La escuela sistémica de psicoterapia parte de la idea de que las personas forman parte de sistemas interdependientes. Inspirada en la teoría general de sistemas y la cibernética, sostiene que un cambio en un miembro afecta a todos y que los sistemas se regulan mediante retroalimentación. Por ello, más que buscar la causa en un individuo, analiza cómo los patrones y relaciones del sistema contribuyen al malestar.

Origen y fundamentos de la mirada sistémica

El modelo sistémico se desarrolló a mediados del siglo XX. Gregory Bateson y su equipo en Palo Alto introdujeron la idea del doble vínculo, mientras que Paul Watzlawick y sus colaboradores profundizaron en la comunicación humana. Con el tiempo, figuras como Salvador Minuchin o Mara Selvini llevaron el enfoque sistémico a las familias, parejas y otros contextos, y mostraron que el objetivo era modificar patrones relacionales en lugar de centrar la intervención en el individuo.

La noción central es la de sistema. Un sistema está formado por elementos interdependientes que constituyen un todo organizado. Por ello el sistema es «más que la suma de sus partes»; las interacciones generan patrones que no pueden comprenderse analizando a cada miembro por separado. Un ejemplo típico es la familia, pero también pueden considerarse sistemas las escuelas, las empresas, un grupo de amigos o incluso un individuo si tenemos en cuenta sus distintos subsistemas (pensamientos, emociones, cuerpo). A su vez, cada sistema forma parte de un suprasistema (la cultura, la comunidad, las políticas) que lo influye.

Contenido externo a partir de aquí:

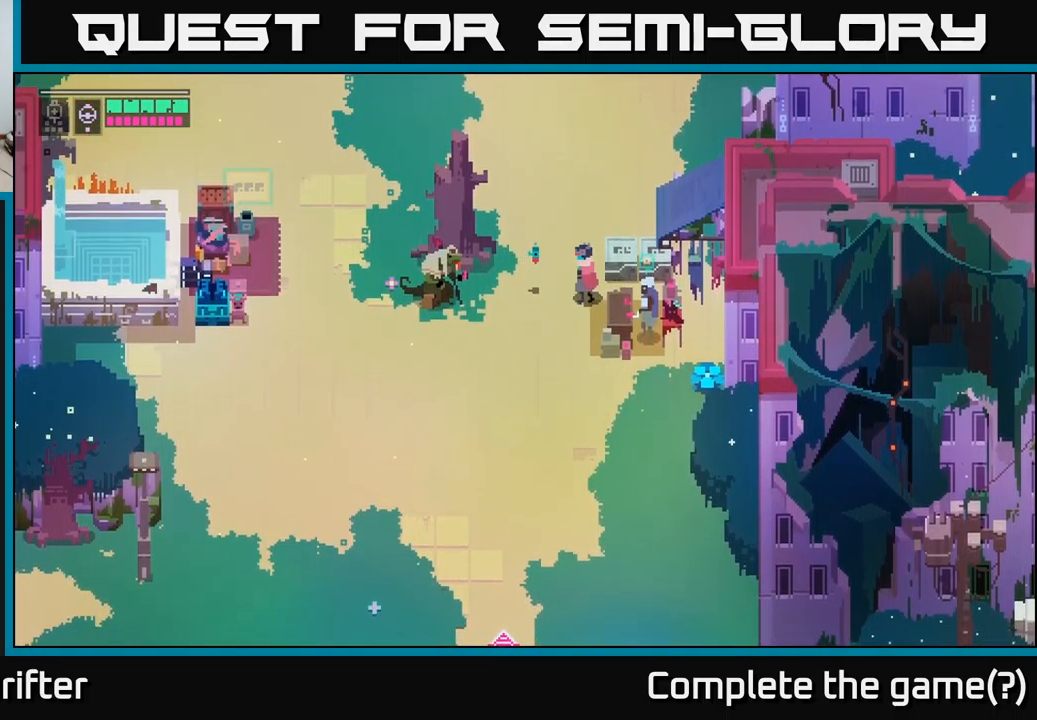
{"buttons": [], "left_stick": "center", "right_stick": "center", "events": [[17, "left_stick", "left"], [167, "left_stick", "down"], [250, "left_stick", "right"], [367, "R1", "down"], [367, "left_stick", "center"], [450, "R1", "up"]]}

Conceptos clave: totalidades, límites y retroalimentación

La escuela sistémica sustituye la causalidad lineal por una visión circular: los síntomas se comprenden como parte de un patrón de interacción que se retroalimenta. Lo importante es cómo cada miembro participa en ese ciclo y qué hace para perpetuarlo o modificarlo. Para describir el entramado familiar se distinguen subsistemas (conyugal, parental, fraternal) y límites claros que permiten la conexión sin perder la autonomía. La retroalimentación negativa mantiene la homeostasis del sistema, aun cuando el equilibrio sea disfuncional, mientras que la retroalimentación positiva introduce cambios que permiten evolucionar.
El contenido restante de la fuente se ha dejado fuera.